I am working on a data graphic that involves statistical calculations about survival rates for startup businesses, correlated with certain tangible and intangible factors. The raw data (about survival/closure/merger outcomes) has already been investigated, and the original researchers (who are awesome) have generated some interesting correlations using univariate regressions and Cox regressions. For my output I am relying on their statistically significant findings, wanting to create comparisons among the univariate coefficients. Not sure my methods are kosher and would appreciate consultation. Avalanche inside.
posted by GrammarMoses to Science & Nature (2 answers total) 1 user marked this as a favorite
To make the information clearer to a lay audience, editors and I want to present the figures in a comparative framing. Ideally, we're aiming to say "firms with factor [foo] have a XX% greater likelihood of survival than firms with factor [not-foo1] and a YY% greater likelihood of survival than firms with factor [not-foo2]."
The factors are characteristics of the owner and/or firm that survives/closes/merges. Specifically, I have univariate coefficients for owner age (binned categorical), race (categorical) owner years of experience (continuous), owner's experience in same industry (dummy: yes/no), owner's college degree (dummy: yes/no), firm diversification (dummy: yes/no), possession of IP (dummy: yes/no), and startup capital (binned categorical). I have firms categorized as high-, medium- and non-tech.
What I am hoping to do is normalize the coefficients. Simple example:
female-owned: survive 8.5 close 17.81 merger or sale 12.09
male-owned: survive 91.5 close 82.19 merger or sale 87.91
(If it matters, t-test was used to determine statistical significance; all of the above are stat-sig.)
Can I say that female-owned businesses in this category are more than twice as likely to close as they are to survive [(17.81/8.5) = 209%]? And, similarly, 42.2% [(12.09 - 8.5)/8.5] more likely to merge or be sold than to survive?
If I calculate similarly for male-owned businesses (89.8% as likely to close as to survive), can I compare the 209%-as-likely women's closure likelihood to the 89.8%-as-likely men's closure likelihood?
And does the 89.8% comparative likelihood of closure mean that men's firms are actually 11% more likely to survive? Or do I need to use a different denominator in calculating that?)
Cox - competing risks:
With Cox regression tables, the researchers calculated the comparative likelihood of competing risks (closure vs. M&A -- both are considered business exits).

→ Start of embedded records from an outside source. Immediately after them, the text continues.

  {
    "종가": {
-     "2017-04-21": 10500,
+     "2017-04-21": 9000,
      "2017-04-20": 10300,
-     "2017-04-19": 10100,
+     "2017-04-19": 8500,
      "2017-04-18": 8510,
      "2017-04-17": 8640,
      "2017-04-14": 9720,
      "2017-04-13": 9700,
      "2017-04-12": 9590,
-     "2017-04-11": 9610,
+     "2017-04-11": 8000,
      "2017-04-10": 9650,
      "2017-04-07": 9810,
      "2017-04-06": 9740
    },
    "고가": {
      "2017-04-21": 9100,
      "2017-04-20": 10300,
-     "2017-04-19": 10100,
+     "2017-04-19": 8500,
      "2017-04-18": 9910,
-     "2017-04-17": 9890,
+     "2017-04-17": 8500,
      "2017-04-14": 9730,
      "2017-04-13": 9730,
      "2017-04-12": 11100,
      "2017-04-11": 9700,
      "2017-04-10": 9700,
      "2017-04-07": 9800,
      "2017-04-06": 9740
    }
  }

It seems clear that these figures are meant to be compared in pairs - closure vs. M&A. As I understand it, the coefficients represent positive/negative correlation (with each type of exit) and the absolute value (intensity) of the influence...?

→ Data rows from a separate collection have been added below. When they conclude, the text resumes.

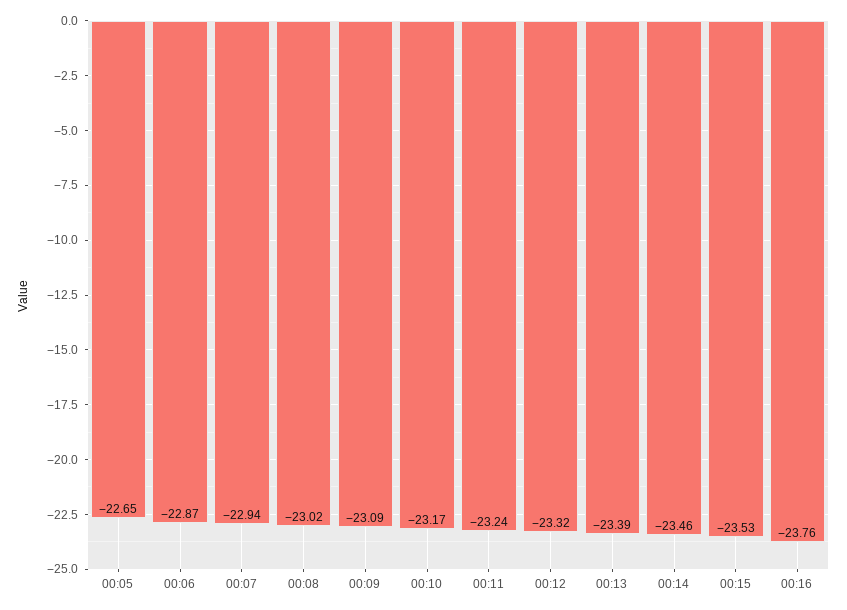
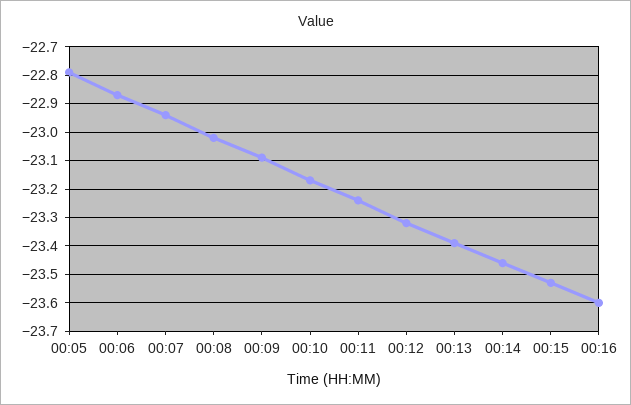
  {
-   "00:05": -22.65,
+   "00:05": -22.8,
    "00:06": -22.87,
    "00:07": -22.94,
    "00:08": -23.02,
    "00:09": -23.09,
    "00:10": -23.17,
    "00:11": -23.24,
    "00:12": -23.32,
    "00:13": -23.39,
    "00:14": -23.46,
    "00:15": -23.53,
-   "00:16": -23.76
+   "00:16": -23.6
  }

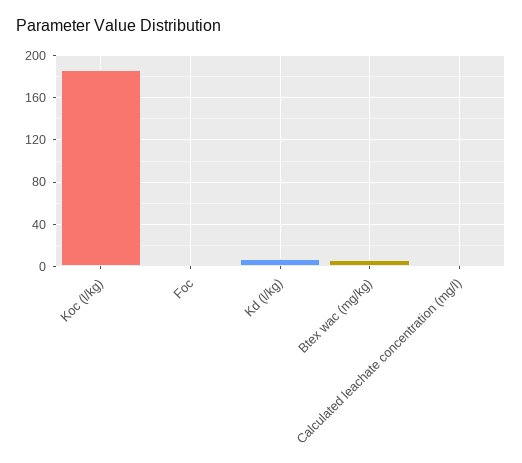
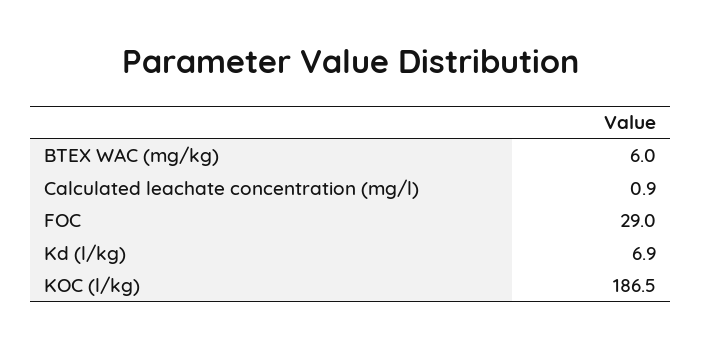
  {
    "Koc (l/kg)": 186.5,
-   "Foc": 0,
+   "Foc": 29,
    "Kd (l/kg)": 6.9,
    "Btex wac (mg/kg)": 6,
    "Calculated leachate concentration (mg/l)": 0.9
  }

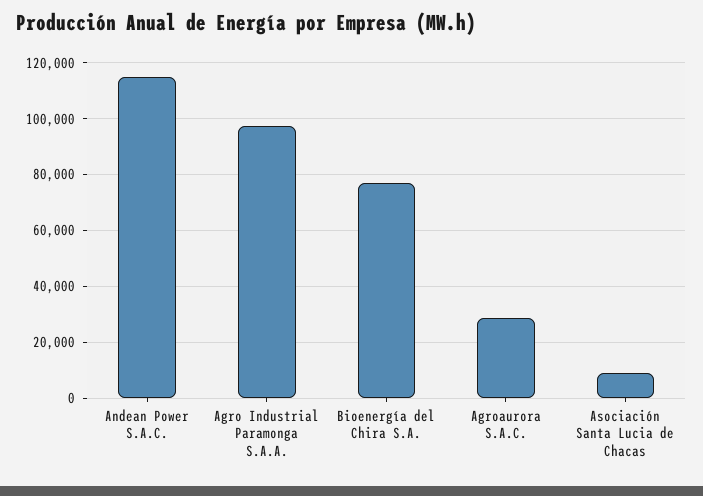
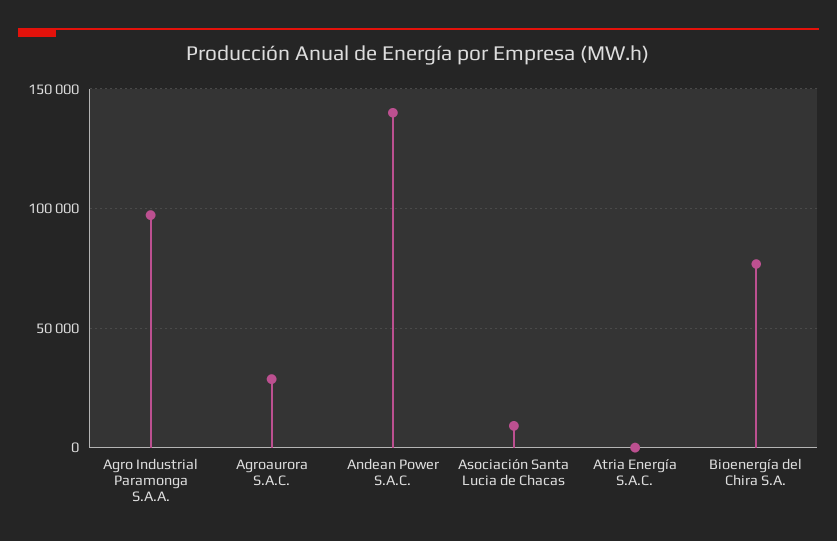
  {
-   "Andean Power S.A.C.": 115000,
+   "Andean Power S.A.C.": 140000,
    "Agro Industrial Paramonga S.A.A.": 97500,
    "Bioenergía del Chira S.A.": 77500,
    "Agroaurora S.A.C.": 27500,
-   "Asociación Santa Lucia de Chacas": 10000
+   "Asociación Santa Lucia de Chacas": 10000,
+   "Atria Energía S.A.C.": 0
  }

Duration regression analysis - Cox regression (competing risks)
White-owned high-tech firms:
closure 0.56/m&a 0.45
White-owned medium-tech firms:
closure 0.69/m&a 0.8
White-owned non-tech firms:
closure 0.67/m&a 0.64
I suppose I can compare the closure figures to one another, but how? The scale is not necessarily -1 to 1, as some of these coefficients are upwards of 3 (for factors other than race, such as whether the business is a franchise).
And given this type of info, can any information about survival likelihoods possibly be derived (via...umm...subtraction or something)?
I feel a bit sheepish about these simple-minded queries, but for that reason I was sure they would be no-brainers for someone here. Sincere thanks to anyone who can shed some light.